::: Texto :::
La institucionalidad secuestrada
Según la Sala IV, el TLC y la Constitución son el matrimonio perfecto. La derecha telecista celebra con júbilo y suelta la verborrea esperable. Primero, que con esa decisión queda enterrada toda posible crítica al Tratado. Segundo, que cualquier cuestionamiento en contra del proceder de la Sala o de su resolución, implica irrespeto a la institucionalidad. El primero de estos puntos –que el telecimo ya anda repitiendo como lorito dopado- no merece ni tan siquiera ser discutido. Es de una estupidez tal que pone en ridículo a quien lo pronuncia. Problema de ellos si quieren hacer el papelón intentando convencer a alguien de que los cinco magistrados del cuento son expertos en todo y, como Dios, infalibles en sus apreciaciones. La segunda aseveración demanda un análisis cuidadoso, no porque tenga ni un gramo menos de mentira que la otra, sino porque es mucho más tramposa y manipulable.
La institucionalidad telecista. Supuestos detrás de la farsa
Acababa de salir al conocimiento público la resolución de marras, y de inmediato un profesor de la Escuela de Ciencias Políticas de la Universidad de Costa Rica lanzó a la red interna de esa unidad académica una demanda imperativa: la escuela ha de pronunciarse a favor de la institucionalidad. En el ir y venir de mensajes, y frente a respuestas que disentían de tan apresurada pretensión, fácilmente se puso en evidencia la idea detrás de la cual se andaba: cuestionar la resolución resultaba atentatorio contra la institucionalidad y, siendo esto inaceptable y muy peligroso, debía ser rechazado a priori y en términos tajantes. Así lo dice la oligarquía y su prensa. El que en ámbitos académicos se reiteren fórmulas tan maniqueas al menos permite ratificar que en la Universidad de Costa Rica hay respeto por todas las ideas y plena libertad para expresarlas.
:::
→ **Enunciado a**
Según el texto sobre la resolución de la Sala IV, ¿por qué la segunda aseveración de la derecha telecista exige un análisis cuidadoso, a diferencia de la primera?
::: Entradas :::
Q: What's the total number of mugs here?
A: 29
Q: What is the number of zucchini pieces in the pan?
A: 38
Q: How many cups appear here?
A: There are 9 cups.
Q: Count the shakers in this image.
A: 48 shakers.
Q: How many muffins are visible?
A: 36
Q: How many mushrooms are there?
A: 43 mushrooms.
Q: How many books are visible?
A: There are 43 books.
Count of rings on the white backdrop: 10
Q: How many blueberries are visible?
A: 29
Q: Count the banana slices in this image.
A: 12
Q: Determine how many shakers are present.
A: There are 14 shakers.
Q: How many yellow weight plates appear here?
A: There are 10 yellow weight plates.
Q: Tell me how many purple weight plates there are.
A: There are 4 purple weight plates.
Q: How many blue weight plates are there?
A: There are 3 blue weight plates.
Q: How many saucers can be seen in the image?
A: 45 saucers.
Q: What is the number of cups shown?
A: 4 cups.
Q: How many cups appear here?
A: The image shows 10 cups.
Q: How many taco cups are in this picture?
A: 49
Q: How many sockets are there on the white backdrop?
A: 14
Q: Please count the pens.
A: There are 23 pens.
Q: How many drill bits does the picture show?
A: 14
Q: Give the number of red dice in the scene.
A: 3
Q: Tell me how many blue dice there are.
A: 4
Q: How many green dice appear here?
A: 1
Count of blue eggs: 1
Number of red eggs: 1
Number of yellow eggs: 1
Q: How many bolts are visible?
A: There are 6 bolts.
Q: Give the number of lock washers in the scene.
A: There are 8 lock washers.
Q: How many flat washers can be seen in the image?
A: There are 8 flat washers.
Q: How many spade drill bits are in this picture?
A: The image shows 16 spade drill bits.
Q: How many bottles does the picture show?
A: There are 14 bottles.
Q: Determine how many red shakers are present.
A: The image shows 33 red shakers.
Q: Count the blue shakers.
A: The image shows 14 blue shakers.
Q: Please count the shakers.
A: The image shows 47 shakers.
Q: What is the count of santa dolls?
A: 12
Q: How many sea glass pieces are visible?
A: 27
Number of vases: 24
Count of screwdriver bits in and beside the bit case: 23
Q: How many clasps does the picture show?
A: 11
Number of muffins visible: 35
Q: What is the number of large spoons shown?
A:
:::
→ **Enunciado b**
Duplica sin cambios el tramo de las entradas que va desde su comienzo hasta la línea que contiene "Count of rings on the white backdrop: 10", incluidas ambas.

→ **Respuesta correcta a**
La segunda aseveración exige un análisis cuidadoso no porque contenga menos mentira que la primera, sino porque es mucho más tramposa y manipulable. En cambio, la primera no merece ni siquiera discutirse, pues resulta tan estúpida que pone en ridículo a quien la pronuncia.

→ **Respuesta correcta b**
Q: What's the total number of mugs here?
A: 29
Q: What is the number of zucchini pieces in the pan?
A: 38
Q: How many cups appear here?
A: There are 9 cups.
Q: Count the shakers in this image.
A: 48 shakers.
Q: How many muffins are visible?
A: 36
Q: How many mushrooms are there?
A: 43 mushrooms.
Q: How many books are visible?
A: There are 43 books.
Count of rings on the white backdrop: 10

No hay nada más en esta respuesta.